2. Cycle Detection #
Created Monday 20 April 2020
We discussed in Kruskal’s algorithm, that we need to check if a cycle exists, just before adding an edge.
- In an MST…
One simple way is to traverse the graph and keep a visited bag, if we encounter a duplicate vertex, we skip that edge. **But this has a flaw. **If A and B, C and D are connected, does this mean that BC is not possible, **no, **it could be a valid non cyclic edge(i.e AB and CD are in two disconnected graphs), but our bag will reject this. This is not a foolproof way. i.e IT is WRONG.
- A simple approach, before connecting A and B, check is A is reachable from B(i.e hasPath(A, B)), if it is not connected add them. This takes too much time though.
Time Complexity: hasPath(A, B) has complexity O(V+E).
- Union Find algorithm:
In 1., We were keeping track of vertices only. We to change this idea. We somehow need to keep track of connected components, using which we can check if an edge is being drawn between connected components or not. If they are in a connected component the edge is **not **made, else it added(made).
We assume, initially, that all components are disjoint(only individual points):
- We maintain an array of these points(from 1 to N). We store the parent of these points at each element.
- We initialize every element to be equal to i, i.e i is the parent of itself, this ensures that all are disconnected. We need to maintain that for a connected graph, all the parents the same. (we implement this by keeping keeping all lvals, rvals as superparent. Remember that a super_parent is always reflexive)
- To safeConnect i and j, we find their superparents, if they are different, we assign one to the other(any way would do). This essentially does the union operation on the two graphs, making them a connected one. Assignment works both ways coz union is commutative.
void safeConnect(int i, int j, int arr[], int &edges)
{
if (arr[i] != arr[j]) // apparently disconnected
{
int parent_i = arr[i], parent_j = arr[j]; // choose any of i and j
// find the superparent of i and j
// superparent of i
while (parent_i != arr[parent_i])
parent_i = arr[parent_i];
// superparent of j
while (arr[parent_j] != parent_j)
parent_j = arr[parent_j];
// we need to make changes only to the super_parent of either.
if (parent_j != parent_i)
arr[parent_i] = parent_j, edges++; // add the edges
// doing arr[parent_j] = parent_i is the same, what matters is type superparent
}
// else do nothing
}
// idea superparent = root, exactly.
Calulating time complexity of the algo, worst in case of skewed tree, . i. e.

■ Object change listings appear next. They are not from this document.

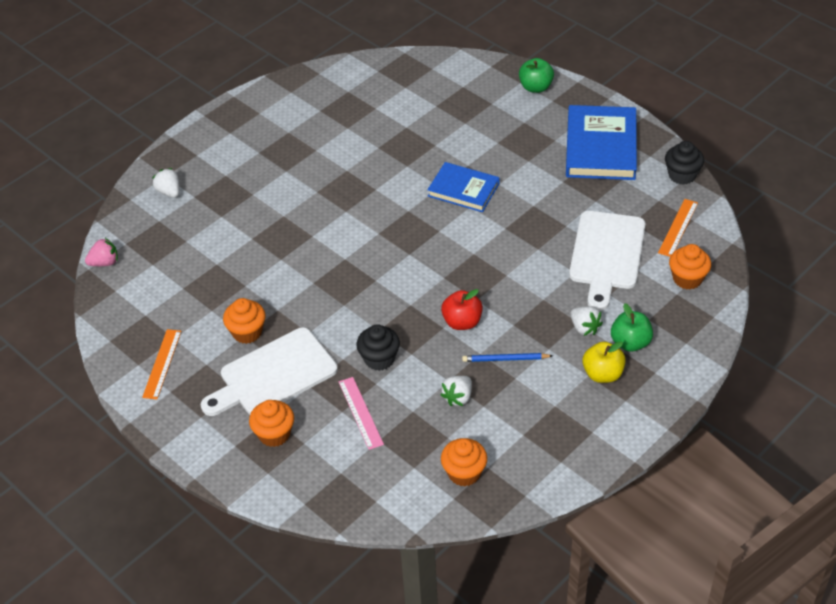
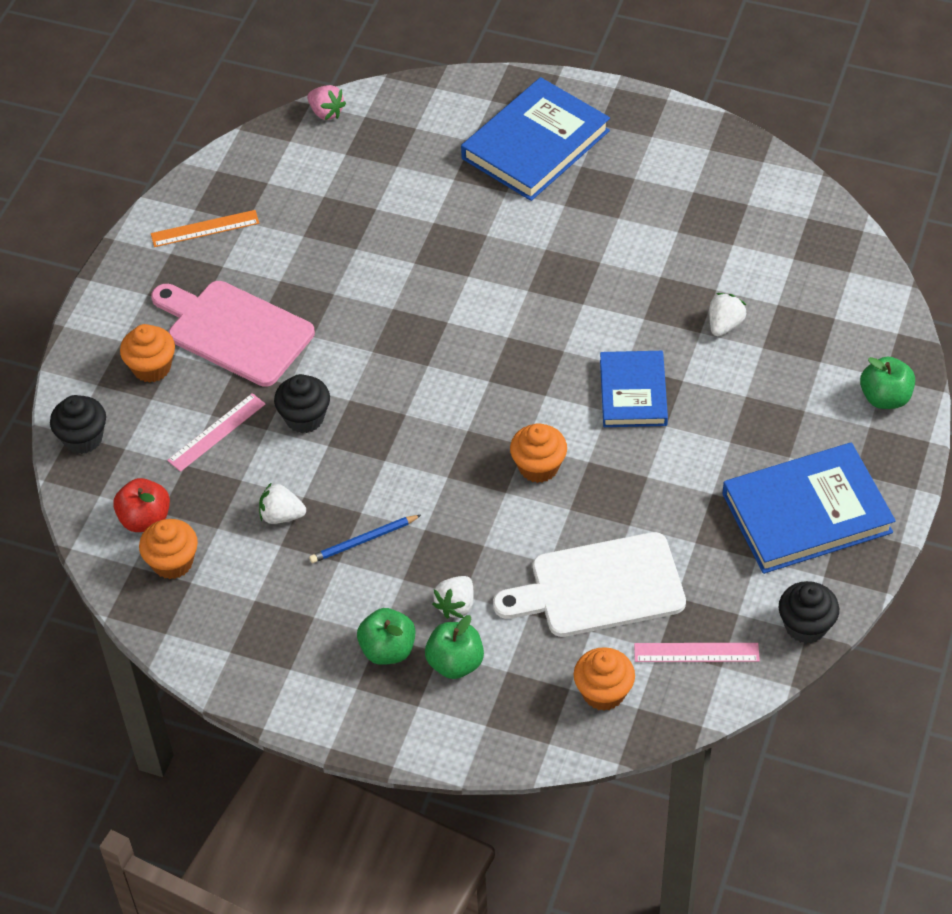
camera: 65 degrees right, 5 degrees up
white strawberry [152,168,180,198] -> white strawberry moved to [709,293,747,336]
white cutting board [201,327,338,416] -> pink cutting board [151,281,315,387]
orange cupcake [223,298,266,344] -> orange cupcake moved to [510,423,567,483]
red apple [441,289,483,330] -> red apple moved to [113,478,170,532]
blue pencil [462,353,553,362] -> blue pencil turned 90 degrees counterclockwise [309,515,421,563]
yellow apple [583,341,626,383] -> green apple [357,608,415,665]
orange ruler [658,199,698,257] -> pink ruler [634,643,760,662]
none -> black cupcake [50,395,106,454]
none -> blue book [461,77,610,201]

// T.C = Maximum work is done if all the nodes are connected, either like two lines(parallel or connected at an end) or some other packed config
T.C for Union Find Cycle detection: O(V), in case the tree is skewed(LL). // O(V/k1 + V/k2); k1 and k2 show that we have two LL’s , worst case.

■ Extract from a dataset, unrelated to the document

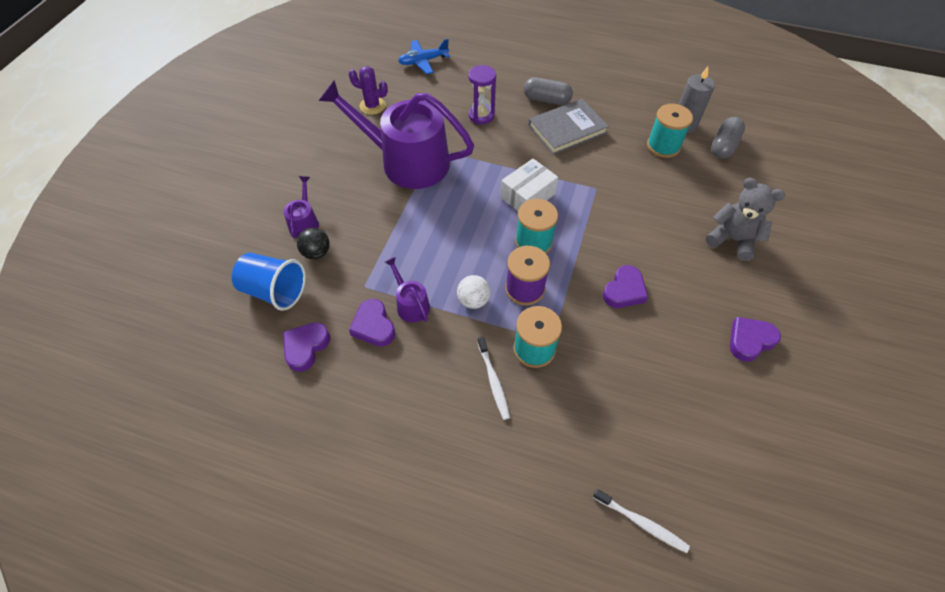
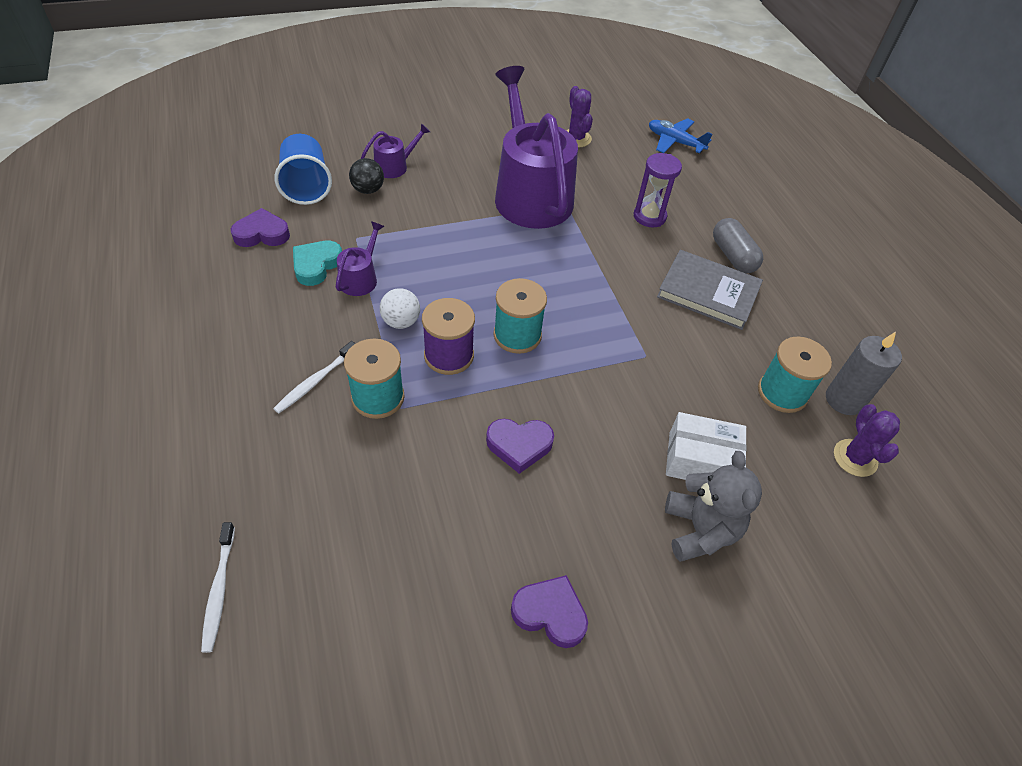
camera: 50 degrees right, 5 degrees down
purple heart [349,299,395,347] -> turquoise heart [293,241,342,286]
white box [500,159,558,211] -> white box moved to [666,412,747,480]
grey capsule [711,117,745,159] -> purple cactus [834,404,900,477]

- For Kruskal’s complexity is O(E); We do this for all the components = Σi = O(V^2^) = O(E) Same as search.
Proof of correctness(using induction):
- All are a single unions(groups), and that unions always have the same superparent(reachable root).
- By union operation, we have made some non-atomic groups, each which is a tree(by definition) - no cycle, connectedness.

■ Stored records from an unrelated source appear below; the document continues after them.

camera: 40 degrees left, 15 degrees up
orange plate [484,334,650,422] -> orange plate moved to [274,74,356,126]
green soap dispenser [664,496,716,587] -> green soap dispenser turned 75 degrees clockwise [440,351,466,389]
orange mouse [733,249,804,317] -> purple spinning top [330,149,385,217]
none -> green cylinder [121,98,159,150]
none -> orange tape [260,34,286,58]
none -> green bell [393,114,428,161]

The members of a group all have the same root(i.e we can reach the root) - does not mean arr[i] is the same as super_parent[i], it is not necessary.
- Assuming b. holds, i and j can be connected if they have different superparents(roots). We find the superparents(for both i and j) by iterating on the condition that superparents are always reflexive. Once both are found. We assign a one super_parent’s entry to another. This reduces a group and forms bigger tree.
We do this until we have edges = V-1. We have a spanning tree.
- The idea for this could also be obtained by thinking about joining two trees to form a bigger tree. This can be done in the easiest and organized manner by just connecting Tree 2 as a child of Tree 1.